Nim zasnęła, sygnał połączenia odezwał się jeszcze kilka razy. To było dziwne, bo do tej pory rodzina odzyska się do niej bardzo rzadko, żeby nie powiedzieć, że w ogóle
Spała niespokojnie, we śnie matka wciąż ją wolała, dławiące uczucie, że stało się coś strasznego, nie opuszczało jej przez cały czas. Gdy się obudziła, czuła się jeszcze bardziej zmęczona, niż gdy się kładła. Przetarła zaspane oczy, przeciągnęła się i sięgnęła po komputer. Zamierzała oddzwonić do matki i mieć już to z głowy, po to by w spokoju cieszyć się resztą wolnego dnia. Ilość nieodebranych połączeń ją przygniotła, dzwoniła nie tylko matka, ale ciotki również.
"Zwariowały czy co?", pomyślała Omanati.
Oprócz połączeń wideo otrzymała też wiadomość tekstową od najmłodszej siostry swojej matki.
"Musisz natychmiast wrócić do domu". Pisała Vanati.
Tylko tyle i nic więcej.
– No, chyba faktycznie zwariowały, jeśli myślą, że będę się tarabanić taki kawał drogi?
Zadzwoniła do ciotki, jednak kobieta nie odbierała. Omanati odczekała cierpliwie chwilę i ponownie zadzwoniła. Holograficzny przekaz tym razem został odebrany i nad naramiennym komputerem ukazała się blada twarz ciotki, z którą dziewczyna rozmawiała podczas swojej ostatniej wizyty w domu.

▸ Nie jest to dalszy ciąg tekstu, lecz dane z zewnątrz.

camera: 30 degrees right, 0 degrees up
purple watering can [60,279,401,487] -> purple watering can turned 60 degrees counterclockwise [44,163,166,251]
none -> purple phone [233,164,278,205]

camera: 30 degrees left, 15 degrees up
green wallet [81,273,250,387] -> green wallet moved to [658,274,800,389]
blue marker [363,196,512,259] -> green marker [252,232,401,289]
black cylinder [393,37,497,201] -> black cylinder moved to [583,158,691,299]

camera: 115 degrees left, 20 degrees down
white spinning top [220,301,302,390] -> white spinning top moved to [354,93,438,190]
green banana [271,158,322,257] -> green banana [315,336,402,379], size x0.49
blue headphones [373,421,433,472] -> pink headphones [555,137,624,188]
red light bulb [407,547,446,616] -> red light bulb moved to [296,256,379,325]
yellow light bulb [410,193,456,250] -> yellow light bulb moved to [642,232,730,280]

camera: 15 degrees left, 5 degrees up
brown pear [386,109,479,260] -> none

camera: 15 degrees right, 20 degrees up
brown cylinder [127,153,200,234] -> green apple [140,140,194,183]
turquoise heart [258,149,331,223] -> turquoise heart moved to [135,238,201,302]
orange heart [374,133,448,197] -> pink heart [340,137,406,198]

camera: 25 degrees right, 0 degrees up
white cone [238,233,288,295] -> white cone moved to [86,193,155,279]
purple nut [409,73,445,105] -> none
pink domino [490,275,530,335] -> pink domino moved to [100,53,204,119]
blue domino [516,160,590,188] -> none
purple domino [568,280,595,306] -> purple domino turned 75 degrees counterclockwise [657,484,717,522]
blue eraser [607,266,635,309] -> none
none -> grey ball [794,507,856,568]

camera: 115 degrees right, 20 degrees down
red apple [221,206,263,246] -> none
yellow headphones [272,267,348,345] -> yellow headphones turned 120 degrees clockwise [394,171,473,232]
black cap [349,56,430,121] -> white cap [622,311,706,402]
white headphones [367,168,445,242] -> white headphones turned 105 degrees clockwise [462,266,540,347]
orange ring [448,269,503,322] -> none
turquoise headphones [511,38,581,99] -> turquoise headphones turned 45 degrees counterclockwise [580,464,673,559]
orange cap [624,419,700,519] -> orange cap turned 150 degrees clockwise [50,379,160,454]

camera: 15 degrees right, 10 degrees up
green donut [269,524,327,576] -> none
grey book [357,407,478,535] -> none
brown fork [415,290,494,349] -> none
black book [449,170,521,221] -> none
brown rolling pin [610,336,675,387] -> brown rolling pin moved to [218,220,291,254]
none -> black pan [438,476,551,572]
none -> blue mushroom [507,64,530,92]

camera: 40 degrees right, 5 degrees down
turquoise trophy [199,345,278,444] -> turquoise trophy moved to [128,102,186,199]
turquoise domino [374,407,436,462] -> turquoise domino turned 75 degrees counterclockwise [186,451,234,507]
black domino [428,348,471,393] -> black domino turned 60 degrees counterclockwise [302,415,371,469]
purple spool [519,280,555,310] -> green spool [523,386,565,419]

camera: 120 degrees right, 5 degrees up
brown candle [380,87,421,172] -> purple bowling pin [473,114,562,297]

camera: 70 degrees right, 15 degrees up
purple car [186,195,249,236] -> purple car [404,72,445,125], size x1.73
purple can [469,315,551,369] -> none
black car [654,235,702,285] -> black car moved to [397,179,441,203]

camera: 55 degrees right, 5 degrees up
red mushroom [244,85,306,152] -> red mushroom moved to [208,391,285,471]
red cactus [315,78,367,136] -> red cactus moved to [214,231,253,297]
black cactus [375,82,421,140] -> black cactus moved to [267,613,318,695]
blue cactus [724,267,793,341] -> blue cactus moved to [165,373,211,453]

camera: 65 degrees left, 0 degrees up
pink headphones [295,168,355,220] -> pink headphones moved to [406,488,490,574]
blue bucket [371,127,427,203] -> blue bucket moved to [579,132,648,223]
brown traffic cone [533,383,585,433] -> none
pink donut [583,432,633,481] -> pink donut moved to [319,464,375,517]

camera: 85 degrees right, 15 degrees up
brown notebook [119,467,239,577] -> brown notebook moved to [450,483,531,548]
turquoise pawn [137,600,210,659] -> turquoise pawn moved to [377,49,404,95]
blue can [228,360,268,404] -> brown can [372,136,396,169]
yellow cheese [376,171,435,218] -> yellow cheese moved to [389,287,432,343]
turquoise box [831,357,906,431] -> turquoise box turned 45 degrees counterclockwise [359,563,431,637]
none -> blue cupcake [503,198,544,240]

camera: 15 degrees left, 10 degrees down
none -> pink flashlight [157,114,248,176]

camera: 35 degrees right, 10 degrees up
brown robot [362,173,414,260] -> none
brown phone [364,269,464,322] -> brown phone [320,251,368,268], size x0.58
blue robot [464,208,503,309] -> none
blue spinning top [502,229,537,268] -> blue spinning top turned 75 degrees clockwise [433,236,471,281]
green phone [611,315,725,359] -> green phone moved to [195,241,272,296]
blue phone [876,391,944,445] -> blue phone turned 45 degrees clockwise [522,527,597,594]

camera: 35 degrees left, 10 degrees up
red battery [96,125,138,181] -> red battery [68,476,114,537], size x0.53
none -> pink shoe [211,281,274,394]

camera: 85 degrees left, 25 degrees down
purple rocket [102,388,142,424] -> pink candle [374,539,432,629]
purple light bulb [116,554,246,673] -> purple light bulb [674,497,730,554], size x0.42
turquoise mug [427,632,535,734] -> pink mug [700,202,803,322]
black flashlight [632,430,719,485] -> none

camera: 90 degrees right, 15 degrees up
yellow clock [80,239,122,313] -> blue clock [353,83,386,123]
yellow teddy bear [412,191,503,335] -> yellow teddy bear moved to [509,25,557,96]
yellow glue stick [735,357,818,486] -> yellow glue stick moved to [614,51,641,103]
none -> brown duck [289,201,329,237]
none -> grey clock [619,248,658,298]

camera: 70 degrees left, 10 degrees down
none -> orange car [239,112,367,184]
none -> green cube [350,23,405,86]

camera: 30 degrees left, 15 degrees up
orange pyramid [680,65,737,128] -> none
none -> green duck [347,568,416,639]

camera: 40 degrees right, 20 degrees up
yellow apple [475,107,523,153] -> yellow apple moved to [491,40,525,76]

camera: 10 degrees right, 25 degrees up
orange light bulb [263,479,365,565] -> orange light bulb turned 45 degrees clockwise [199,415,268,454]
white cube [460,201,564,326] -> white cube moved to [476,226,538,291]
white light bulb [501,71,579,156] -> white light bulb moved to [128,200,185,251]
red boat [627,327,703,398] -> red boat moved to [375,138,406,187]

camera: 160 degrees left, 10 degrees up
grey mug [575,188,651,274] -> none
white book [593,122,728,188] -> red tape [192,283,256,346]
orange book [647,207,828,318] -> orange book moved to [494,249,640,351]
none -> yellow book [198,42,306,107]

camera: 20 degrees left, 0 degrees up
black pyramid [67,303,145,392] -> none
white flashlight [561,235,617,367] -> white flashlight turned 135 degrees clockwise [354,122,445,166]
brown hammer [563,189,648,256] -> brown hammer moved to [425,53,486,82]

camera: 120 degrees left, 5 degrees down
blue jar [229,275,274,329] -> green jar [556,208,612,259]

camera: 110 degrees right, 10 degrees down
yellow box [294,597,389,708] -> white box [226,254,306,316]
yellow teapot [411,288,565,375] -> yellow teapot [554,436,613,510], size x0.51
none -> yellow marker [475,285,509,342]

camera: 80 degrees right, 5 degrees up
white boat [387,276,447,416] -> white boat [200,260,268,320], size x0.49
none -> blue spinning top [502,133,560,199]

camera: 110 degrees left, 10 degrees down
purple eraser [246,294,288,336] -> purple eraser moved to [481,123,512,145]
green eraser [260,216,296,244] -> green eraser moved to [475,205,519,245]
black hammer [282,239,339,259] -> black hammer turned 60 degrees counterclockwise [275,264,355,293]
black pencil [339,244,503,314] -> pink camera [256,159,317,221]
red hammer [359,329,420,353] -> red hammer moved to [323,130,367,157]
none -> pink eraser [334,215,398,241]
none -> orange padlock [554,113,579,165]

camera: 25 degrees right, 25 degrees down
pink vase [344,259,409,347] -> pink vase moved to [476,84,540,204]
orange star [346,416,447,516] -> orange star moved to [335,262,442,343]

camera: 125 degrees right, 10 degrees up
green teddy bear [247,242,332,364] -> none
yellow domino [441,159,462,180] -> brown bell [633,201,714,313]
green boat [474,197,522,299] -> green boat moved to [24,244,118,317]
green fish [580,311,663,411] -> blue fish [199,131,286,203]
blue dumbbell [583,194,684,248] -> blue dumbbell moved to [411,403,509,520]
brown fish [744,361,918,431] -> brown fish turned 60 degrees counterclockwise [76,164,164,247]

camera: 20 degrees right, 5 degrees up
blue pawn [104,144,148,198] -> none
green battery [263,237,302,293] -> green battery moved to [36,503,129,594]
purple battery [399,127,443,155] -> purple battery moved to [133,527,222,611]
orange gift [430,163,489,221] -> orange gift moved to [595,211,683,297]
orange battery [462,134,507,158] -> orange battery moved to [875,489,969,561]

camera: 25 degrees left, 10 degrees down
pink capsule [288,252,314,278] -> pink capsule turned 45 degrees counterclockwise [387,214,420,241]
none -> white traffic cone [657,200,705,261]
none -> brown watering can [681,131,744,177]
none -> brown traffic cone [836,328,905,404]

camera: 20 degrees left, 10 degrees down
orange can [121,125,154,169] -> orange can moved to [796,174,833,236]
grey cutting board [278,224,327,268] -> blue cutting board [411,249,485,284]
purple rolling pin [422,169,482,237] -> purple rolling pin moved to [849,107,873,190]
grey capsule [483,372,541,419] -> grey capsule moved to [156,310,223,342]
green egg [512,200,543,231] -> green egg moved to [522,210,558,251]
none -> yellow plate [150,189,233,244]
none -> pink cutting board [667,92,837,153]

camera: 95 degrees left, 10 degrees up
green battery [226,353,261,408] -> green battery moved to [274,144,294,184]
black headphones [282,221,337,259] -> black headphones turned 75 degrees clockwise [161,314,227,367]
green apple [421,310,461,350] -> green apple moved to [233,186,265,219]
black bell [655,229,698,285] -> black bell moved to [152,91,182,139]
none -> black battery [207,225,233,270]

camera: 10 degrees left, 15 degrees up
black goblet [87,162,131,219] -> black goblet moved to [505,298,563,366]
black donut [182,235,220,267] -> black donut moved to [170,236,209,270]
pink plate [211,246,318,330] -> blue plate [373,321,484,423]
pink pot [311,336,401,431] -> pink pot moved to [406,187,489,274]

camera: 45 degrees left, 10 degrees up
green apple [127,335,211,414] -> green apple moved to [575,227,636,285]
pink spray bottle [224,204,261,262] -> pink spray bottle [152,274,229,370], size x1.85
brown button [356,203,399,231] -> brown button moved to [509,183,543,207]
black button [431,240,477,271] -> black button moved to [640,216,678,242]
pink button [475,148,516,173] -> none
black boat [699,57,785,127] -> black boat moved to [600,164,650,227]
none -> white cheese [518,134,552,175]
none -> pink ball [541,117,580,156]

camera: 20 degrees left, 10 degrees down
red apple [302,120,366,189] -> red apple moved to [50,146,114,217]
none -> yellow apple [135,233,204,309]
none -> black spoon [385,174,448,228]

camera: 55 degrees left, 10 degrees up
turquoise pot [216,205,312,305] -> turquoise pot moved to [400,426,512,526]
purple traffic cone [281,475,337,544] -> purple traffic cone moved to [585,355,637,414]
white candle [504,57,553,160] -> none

– Dlaczego nie odbierasz połączeń od matki! – zaatakowała ją ciotka. – Nie masz prawa tak ją traktować!
Omanati zamarła z rozchylonymi ustami, w tle dostrzegła matkę otoczoną pozostałymi członkami rodziny, kobieta wyglądała na załamaną.
– Co się stało? – zapytała Omanati, czując, że wielka gula rośnie jej w gardle. Nie przypominała sobie, by kiedykolwiek widziała matkę w takim stanie.
– Masz natychmiast wrócić do domu – odparła ciotka, stając tak, by nic, co dzieje się w domu, nie było widoczne.
– Ale co się stało?
Twarz ciotki przybrała wyraz, którego dziewczyna nigdy wcześniej nie widziała.
– Przyjedź jak najszybciej, ona cię teraz potrzebuje – odrzekła, niczego nie wyjaśniając i się rozłączyła.
Omanati drżącymi rękoma odłożyła komputer na półkę i zgięła się w pół, czując jak ból żołądka narasta.
![](https://img.wattpad.com/cover/169962536-288-k38345.jpg)
CZYTASZ
Predator: Zdrada (Zakończone)
Fanfiction„Zdrada" to opowieść o tym, jak jeden pochopny wybór może wpłynąć na życie wielu w przyszłości. Decyzja Had-sut'te podjęta pod presją chwili o zabraniu ze sobą Kodo i związane z nią konsekwencje niszczą życie Dziada i prowadzą młodą Omanati na skraj...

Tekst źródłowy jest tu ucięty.